Y.M.C.A. College of Physical Education
- Type: Govt. Aided college
- Established: September 1920; 105 years ago
- Academic affiliations: Tamil Nadu Physical Education and Sports University
- Chairman: Justice Kurian Joseph (Retd.)
- Principal: S. Johnson Premkumar (I/C)
- Location: Chennai, Tamil Nadu, India 13°01′36″N 80°14′10″E﻿ / ﻿13.02657°N 80.23622°E
- Campus: Urban
- Website: ymcacollege.ac.in

= YMCA College of Physical Education =

College in Chennai, India

YMCA College of Physical Education, the first college for physical education of Asia, was established in 1920 by Harry Crowe Buck of Pennsylvania, United States.
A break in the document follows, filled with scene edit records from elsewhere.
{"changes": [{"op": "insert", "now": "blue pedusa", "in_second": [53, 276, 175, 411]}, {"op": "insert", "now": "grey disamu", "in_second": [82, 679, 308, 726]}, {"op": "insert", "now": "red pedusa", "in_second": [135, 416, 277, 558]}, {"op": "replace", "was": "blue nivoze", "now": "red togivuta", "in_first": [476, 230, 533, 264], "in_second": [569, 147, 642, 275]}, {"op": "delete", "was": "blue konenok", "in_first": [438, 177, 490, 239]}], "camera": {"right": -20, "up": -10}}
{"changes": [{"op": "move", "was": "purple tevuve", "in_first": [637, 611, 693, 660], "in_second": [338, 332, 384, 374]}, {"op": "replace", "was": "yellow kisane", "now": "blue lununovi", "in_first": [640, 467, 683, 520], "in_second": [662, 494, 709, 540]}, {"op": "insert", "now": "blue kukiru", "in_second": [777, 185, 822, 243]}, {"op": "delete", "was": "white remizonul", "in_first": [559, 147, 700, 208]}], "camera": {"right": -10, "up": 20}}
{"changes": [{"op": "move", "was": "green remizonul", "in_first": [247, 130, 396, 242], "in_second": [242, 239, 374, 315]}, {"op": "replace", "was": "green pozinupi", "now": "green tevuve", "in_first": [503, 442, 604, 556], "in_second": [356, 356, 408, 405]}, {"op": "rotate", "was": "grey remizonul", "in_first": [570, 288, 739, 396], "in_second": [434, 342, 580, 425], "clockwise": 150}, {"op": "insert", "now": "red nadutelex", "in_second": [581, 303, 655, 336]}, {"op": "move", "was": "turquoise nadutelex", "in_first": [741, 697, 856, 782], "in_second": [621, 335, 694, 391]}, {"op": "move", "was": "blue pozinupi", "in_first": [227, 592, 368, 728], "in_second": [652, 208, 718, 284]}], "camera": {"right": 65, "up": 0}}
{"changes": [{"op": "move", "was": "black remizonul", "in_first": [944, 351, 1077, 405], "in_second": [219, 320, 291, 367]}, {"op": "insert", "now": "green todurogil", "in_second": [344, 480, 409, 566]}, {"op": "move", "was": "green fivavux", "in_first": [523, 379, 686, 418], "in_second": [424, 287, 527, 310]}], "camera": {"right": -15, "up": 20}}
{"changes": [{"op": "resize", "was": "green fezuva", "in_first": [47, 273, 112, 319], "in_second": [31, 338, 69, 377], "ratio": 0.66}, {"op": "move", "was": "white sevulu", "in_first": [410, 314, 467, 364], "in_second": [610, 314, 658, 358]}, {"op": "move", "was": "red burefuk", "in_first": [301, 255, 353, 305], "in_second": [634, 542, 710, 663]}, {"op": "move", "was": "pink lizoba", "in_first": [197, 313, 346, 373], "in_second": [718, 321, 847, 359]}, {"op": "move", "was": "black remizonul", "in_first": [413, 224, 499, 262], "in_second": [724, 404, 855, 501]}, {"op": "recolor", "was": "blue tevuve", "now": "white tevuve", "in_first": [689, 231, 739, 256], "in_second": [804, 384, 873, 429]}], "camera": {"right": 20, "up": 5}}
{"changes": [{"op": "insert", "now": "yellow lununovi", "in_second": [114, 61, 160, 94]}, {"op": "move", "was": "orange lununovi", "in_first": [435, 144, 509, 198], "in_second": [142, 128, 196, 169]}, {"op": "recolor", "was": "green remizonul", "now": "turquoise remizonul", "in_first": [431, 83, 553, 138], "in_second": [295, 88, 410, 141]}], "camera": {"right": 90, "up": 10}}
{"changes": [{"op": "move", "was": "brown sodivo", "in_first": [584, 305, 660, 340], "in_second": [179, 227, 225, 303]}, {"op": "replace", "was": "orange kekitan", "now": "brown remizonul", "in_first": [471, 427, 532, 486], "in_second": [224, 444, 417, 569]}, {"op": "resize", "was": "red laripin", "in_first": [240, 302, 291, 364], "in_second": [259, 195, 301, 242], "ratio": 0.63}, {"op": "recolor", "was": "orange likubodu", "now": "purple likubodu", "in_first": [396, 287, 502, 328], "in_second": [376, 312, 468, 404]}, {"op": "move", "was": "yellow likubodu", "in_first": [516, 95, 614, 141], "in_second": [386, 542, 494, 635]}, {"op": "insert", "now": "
The college is now affiliated with the Tamil Nadu Physical Education and Sports University.

==History==
The YMCA Madras was started in 1920 and it started its academic operation from the year 1931, as a first Physical Education college of South Asia with two academic programmes, 'Certificate in Physical Education' and 'Diploma in Physical Education' affiliated to the University of Madras.

==Campus==
The college, originally located in George Town, a prominent central business district of Chennai, and later shifted to Royapettah. The Nandanam campus of the College, spread over 64.5 acres (261,000 m^{2}) of land, houses several classrooms, gymnasiums, laboratories, a computer centre, a library, and an open-air theatre.

==Course==
The college offers undergraduates, postgraduates, diploma and other certificate courses in Physical education and sports sciences. The Bachelor of Mobility Science (B.M.S) programme is recognized by Rehabilitation Council of India (RCI).

==Initiatives==
- The college became co-educational in 1940.
- One of the first colleges of physical education to promote sports for disabled persons.
- The college has designed orientation and mobility training for blind people.

==Sports Medicine==
The founder of Indian Institute of Sports Medicine and SPARRC, Dr Kannan Pugazhendi was initially employed here as Medical Officer. Later, he has been the Sports Physician for most of the International Sports Teams in India including Cricket, Hockey and Football.